Come visit our garden space created for Sarah Gail Luther to share her skill of observational drawing for her ExAIR residency. Grab a clipboard, a writing utensil, and a spot to sit. Don’t be afraid to get up and close to your subject so you can see the details and find the patterns. When you are finished, take your sketches with you as a reminder to keep sketching what you see around you.
Inspired by the weaving studio recreated in The ARTery, drop in and continue working on one of the lap looms. Remember, the yarn moves through the warp in a pattern of over, under, over, under, over, under… until you reach the other side. Loop around and do it again. As the weavings are finished, they will be pulled from the loom and woven together to create a piece that will span from ceiling to floor.

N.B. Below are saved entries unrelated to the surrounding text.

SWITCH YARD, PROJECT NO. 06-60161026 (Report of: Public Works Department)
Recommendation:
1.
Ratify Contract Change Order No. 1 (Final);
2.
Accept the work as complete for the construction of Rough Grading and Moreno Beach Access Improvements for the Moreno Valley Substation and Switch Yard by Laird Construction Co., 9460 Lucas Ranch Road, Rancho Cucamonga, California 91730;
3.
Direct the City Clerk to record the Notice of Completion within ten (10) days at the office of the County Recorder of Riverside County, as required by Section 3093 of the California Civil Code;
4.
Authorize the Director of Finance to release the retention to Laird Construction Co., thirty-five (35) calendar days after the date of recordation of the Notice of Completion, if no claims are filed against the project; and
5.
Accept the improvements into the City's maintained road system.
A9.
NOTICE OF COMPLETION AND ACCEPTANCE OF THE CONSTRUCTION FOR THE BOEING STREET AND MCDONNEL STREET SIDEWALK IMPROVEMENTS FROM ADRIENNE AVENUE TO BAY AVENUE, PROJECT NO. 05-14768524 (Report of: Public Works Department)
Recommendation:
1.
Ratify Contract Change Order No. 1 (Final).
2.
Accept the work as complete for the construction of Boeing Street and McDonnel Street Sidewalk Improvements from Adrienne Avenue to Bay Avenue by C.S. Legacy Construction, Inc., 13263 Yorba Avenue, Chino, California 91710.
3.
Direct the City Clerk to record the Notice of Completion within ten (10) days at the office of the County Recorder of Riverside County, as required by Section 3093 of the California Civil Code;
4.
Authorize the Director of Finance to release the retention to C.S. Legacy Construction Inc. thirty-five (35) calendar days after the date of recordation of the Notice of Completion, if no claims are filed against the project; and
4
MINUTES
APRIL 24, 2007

Inspired by exhibiting artist Odili Donald Odita use of colors with a historical reference to the work of Sol Lewitt art of directions, follow the laminated instruction card to create a paper tile. Instructions differ depending on age, but all works of art will include lines, circles, and triangles. The uniqueness of each tile will depend on the colors chosen to use and the location of the shapes on the tile. Include your tile with others on the magnet board and compare the similarities and differences.
Help transform The ARTery windows with colorful cellophane creations inspired by exhibiting artists Mary Nohl and Sarah Gail Luther. During her fall 2018 residency, Luther worked with students sharing her experience of observational drawing in Mary Nohl’s garden and showing how to transform the patterns you see around you into colorful stained-glass style works of art.